Tricounty News

Larry Schneider hangs up his mail bag after 34 years

When Larry Schneider became a substitute mail carrier for the Kimball Post Office March 28, 1979, he had no idea that he would someday retire 34 years later having logged nearly 1,000,000 miles.W-IMG 4583

The 1976 Kimball High School grad just wanted a part-time job that would allow him to continue farming with his father, Walter.

However, with Howard Borman retiring as the mail carrier for Route 1, someone was needed to fill in temporarily and then permanently. Schneider, who was raised along Route 1 near Pearl Lake, took the Civil Service exam and was offered the job.

(One side note: Howard Borman’s son, Ed, was a high school classmate and friend to Schneider and they remain friends still. A second side note: This author was a childhood friend as well and was a groomsman in his wedding.)

So, in January 1980, Schneider became the full-time carrier for Route 1, which was the same route that a bomb that blew up in the Kimball Post Office four years earlier was intended.

Schneider, though, said that never entered into his mind. Instead, he concentrated on doing the best job possible along the
70- to 80-mile long route.

Larry Schneider has logged nearly a million miles delivering mail from the Kimball Post Office. He’s smiling here because this was the end of his last run on his last day, Friday, May 3. Enjoy your retirement, Larry! Staff photo by Stephanie Johnson.


Upon his retirement last Friday, Schneider was awarded a plaque from the post office congratulating him on induction into the “Million Mile Club.”

“It’s probably a little less than that,” Schneider said. “I tried to figure it out once and I know it’s been at least 750,000 miles.”

All of those miles and Schneider never had an accident. Oh, there were times when he got stuck in the snow or his car broke down, but even though he logged countless miles on busy Minnesota Highway 15, he never even came upon an accident.

His days generally began around 7:30 to 8 a.m. when he would arrive at the post office and sort mail. By 10 a.m., he likely was on the route, wrapping up most days around 3 p.m. Then it was back to the farm to do whatever chores needed to be done.

In those early years, Schneider farmed with his Dad. Today, two sons, Michael and Dan, have joined him in the business. In addition, a third son, Dave, helps whenever he can. Dave works full-time as athletic director at Even Valley-Watkins High School. Together the family farms about 1,000 acres and raises 600 steers.

You do not log nearly a million miles and do not go through a vehicle or two. Schneider remembers his first delivery vehicle – a ‘70s model Jeep Wagoneer. Then there were a couple of AMC Eagles, a Dodge Dakota pickup truck and his current ride, a 2006 Jeep that has 170,000 miles on it. It was that last vehicle that Schneider had the driver’s side equipment moved from the left side to the right. That, he said, made delivery a little easier.
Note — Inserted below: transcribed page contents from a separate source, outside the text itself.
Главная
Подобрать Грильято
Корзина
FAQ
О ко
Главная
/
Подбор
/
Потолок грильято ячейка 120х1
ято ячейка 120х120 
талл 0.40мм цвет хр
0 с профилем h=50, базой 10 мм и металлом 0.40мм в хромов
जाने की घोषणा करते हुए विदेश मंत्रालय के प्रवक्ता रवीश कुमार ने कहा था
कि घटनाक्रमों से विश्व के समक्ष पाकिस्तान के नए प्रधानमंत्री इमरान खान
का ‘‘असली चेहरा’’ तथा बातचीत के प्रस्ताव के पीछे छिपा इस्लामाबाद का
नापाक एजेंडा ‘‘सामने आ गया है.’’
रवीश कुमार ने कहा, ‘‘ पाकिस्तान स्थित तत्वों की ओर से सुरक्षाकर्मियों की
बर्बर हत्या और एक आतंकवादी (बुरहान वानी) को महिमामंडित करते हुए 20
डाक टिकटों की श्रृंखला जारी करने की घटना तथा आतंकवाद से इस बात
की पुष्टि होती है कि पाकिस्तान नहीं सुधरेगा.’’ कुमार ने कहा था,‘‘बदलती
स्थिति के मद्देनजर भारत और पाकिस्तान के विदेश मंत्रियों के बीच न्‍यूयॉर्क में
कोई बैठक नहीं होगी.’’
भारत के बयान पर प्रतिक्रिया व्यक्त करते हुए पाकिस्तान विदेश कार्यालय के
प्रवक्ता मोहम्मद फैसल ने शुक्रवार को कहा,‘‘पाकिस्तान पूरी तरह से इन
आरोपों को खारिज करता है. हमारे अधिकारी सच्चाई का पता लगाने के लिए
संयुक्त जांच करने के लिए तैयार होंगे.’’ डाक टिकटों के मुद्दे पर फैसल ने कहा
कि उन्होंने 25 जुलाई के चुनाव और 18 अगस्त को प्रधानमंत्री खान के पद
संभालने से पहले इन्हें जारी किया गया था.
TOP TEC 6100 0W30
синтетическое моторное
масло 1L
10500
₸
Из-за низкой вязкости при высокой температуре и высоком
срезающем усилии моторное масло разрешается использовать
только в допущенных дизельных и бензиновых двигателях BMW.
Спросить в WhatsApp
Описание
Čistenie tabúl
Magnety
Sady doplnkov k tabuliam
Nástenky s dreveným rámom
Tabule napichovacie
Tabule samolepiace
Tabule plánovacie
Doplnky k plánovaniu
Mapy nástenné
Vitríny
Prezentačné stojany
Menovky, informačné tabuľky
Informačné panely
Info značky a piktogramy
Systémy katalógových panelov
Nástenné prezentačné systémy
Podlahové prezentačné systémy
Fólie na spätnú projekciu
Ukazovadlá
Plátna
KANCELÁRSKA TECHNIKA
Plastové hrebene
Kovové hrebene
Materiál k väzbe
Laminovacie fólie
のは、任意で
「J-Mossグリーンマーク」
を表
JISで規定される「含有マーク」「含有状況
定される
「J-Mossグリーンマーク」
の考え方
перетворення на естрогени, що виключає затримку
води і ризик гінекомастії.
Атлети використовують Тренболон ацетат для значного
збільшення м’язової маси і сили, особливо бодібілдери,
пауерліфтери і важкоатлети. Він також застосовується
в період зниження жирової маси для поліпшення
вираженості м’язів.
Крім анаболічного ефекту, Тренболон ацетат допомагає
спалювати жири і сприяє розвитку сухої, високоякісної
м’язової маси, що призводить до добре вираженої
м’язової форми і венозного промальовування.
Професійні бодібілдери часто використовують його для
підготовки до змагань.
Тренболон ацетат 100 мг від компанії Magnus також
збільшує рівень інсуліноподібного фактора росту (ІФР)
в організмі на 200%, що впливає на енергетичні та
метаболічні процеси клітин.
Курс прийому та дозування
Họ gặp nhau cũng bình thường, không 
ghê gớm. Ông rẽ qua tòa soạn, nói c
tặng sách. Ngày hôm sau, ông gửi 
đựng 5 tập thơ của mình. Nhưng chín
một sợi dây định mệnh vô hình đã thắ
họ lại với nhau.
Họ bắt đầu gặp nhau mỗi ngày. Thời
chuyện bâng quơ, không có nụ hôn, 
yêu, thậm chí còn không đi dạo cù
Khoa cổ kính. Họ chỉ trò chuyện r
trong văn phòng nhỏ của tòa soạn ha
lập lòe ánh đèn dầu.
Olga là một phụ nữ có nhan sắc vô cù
Schneider will not miss delivering mail in the cold. In winter, with his window being down most of the time, “it was always cold,” Schneider said clasping his hand into a fist as if to remember how frozen his hands would be at the end of a shift. “The (mail) boxes were cold. They had snow on them and sometimes they had ice on them and sometimes you couldn’t get them open.”

However, that coldness was often rewarded by little gifts his customers would give to him, especially during the holidays. Sometimes there would be cookies or cake. Sometimes a pair of glove. Little things that meant a lot.

Having grown up along Route 1, Schneider knew many of the people to whom he delivered mail. Some were contemporaries of his parents. Some were friends and relatives of friends. Some were the second and third generation of folks whom he grew up knowing.

In addition, every time a person on his route died, Schneider said, “It was always a loss.”

And even though he has delivered countless packages and certified letters to houses, Schneider never once was bitten by a dog. “Dogs and I get along really well. Some won’t even bark when I drive up.”

There are between 360 and 400 stops along Route 1, a route Schneider said he could drive in his sleep. He would leave Kimball down Minnesota Highway 15, take a left at the Luxemburg feed store, head to Pearl Lake and zigzag his way to the Stickney Hill area while making his way back to town.

Because he worked his postal job and farmed, Schneider said he never really had time to acquire a hobby. He doubts that he will start now, even in retirement.

“We (he and his wife, Julie) might be gone for some part of the winter,” he said of his plans. “I really don’t like winter so much.”